-- Reading passage follows --

Why join us
TRACTIAN is reimagining industrial systems so that every frontline maintenance worker can realize their full potential. We're building software and hardware in one place—disrupting long-standing institutions with products and experiences that better serve the ambitions of our clients.
Working at TRACTIAN allows you to push your limits, challenge the status quo and collaborate with some of the brightest minds in the industry. Our team members have the autonomy needed to accomplish challenging goals. We are a growth-stage startup and you will work directly with the founders, helping to define the vision, product and user experience. **
Engineering at TRACTIAN**
The Engineering team develops infrastructure, statistical models, and products using IoT data. Our Scientists and Engineers work together to make data—and insights derived from data—a core asset across the company. Our work is ingrained in Tractian’s decision-making process, in the efficiency of our operations and insights, and in the industry-leading experience we provide our consumers. **
What You'll Do**
As a Site Reliability Engineer (SRE), you will play a crucial role in bridging the gaps between complex business problems and solutions in the cloud. Additionally, you will be responsible for monitoring and alerts using tools such as Datadog, Sentry, and Opsgenie. You will design, build, and maintain efficient, reusable, and reliable systems that support high availability and disaster recovery. Your expertise will drive the development of automation and orchestration solutions, ensuring smooth CI/CD pipelines and scalable, secure infrastructure. Moreover, you will configure and manage proactive alerts, ensuring early detection of potential issues and appropriate corrective actions. **
Responsibilities**
Designing and implementing robust monitoring solutions using tools like Datadog, Sentry, and Opsgenie to ensure the availability, performance, and reliability of our systems.
Developing and maintaining monitoring dashboards and alerting mechanisms to proactively identify and address issues before they impact users.
Collaborating with cross-functional teams to understand system requirements and implement monitoring solutions that align with business objectives.
Analyzing system performance data to identify trends, optimize resources, and improve overall system efficiency.

-- Reading passage concluded --
-- Information supplied follows --

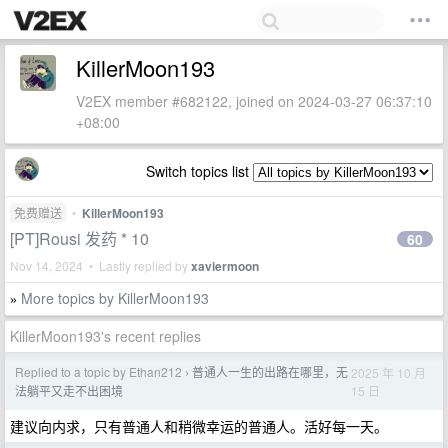
KillerMoon193
V2EX member #682122, joined on 2024-03-27 06:37:10
+08:00
Switch topics list
免费赠送
•
KillerMoon193
[PT]Rousi 发药 * 10
60
Nov 14, 2024 • Lastly replied by
xaviermoon
More topics by KillerMoon193
»
KillerMoon193's recent replies
Replied to a topic by Ethan212
普通人一生的出路在哪里，无
2025 年 10 月
›
15 日
法躺平又走不出困境
建议向内求，只有普通人和稍微幸运的普通人。活好每一天。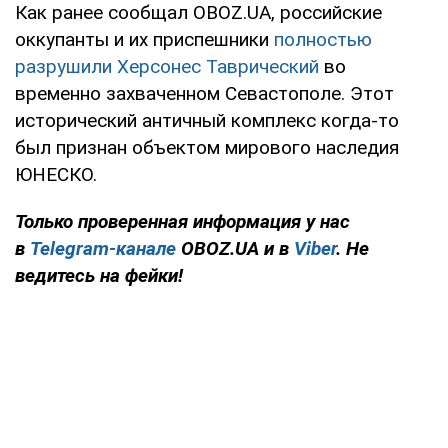
Как ранее сообщал OBOZ.UA, российские
оккупанты и их приспешники
полностью
разрушили Херсонес Таврический
во
временно захваченном Севастополе. Этот
исторический античный комплекс когда-то
был признан объектом мирового наследия
ЮНЕСКО.
Только проверенная информация у нас
в
Telegram-канале
OBOZ.UA и в
Viber
. Не
ведитесь на фейки!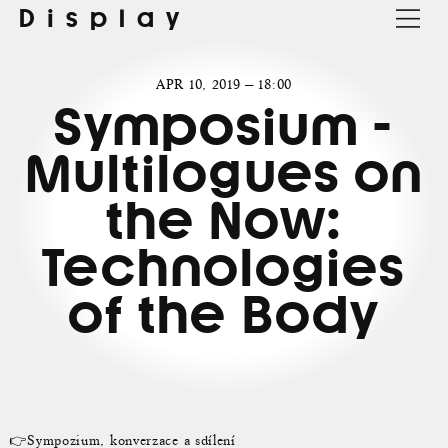
Display
APR 10, 2019 — 18:00
Symposium -
Multilogues on
the Now:
Technologies
of the Body
👉Sympozium, konverzace a sdílení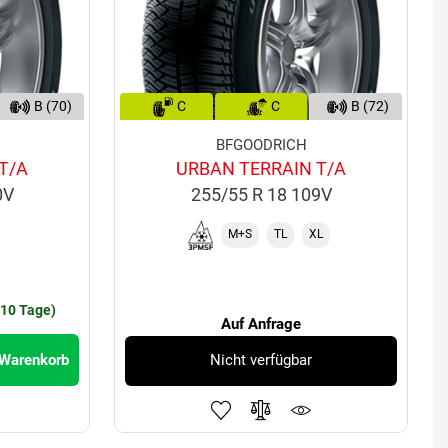
B (70)
C
C
B (72)
BFGOODRICH
T/A
URBAN TERRAIN T/A
0V
255/55 R 18 109V
M+S
TL
XL
€
-10 Tage)
Auf Anfrage
 Warenkorb
Nicht verfügbar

-- Information supplied concluded --

Directions ▸
In the job posting, which tools is the Site Reliability Engineer expected to use for monitoring and alerts?

Task solution ▸
Datadog, Sentry, and Opsgenie.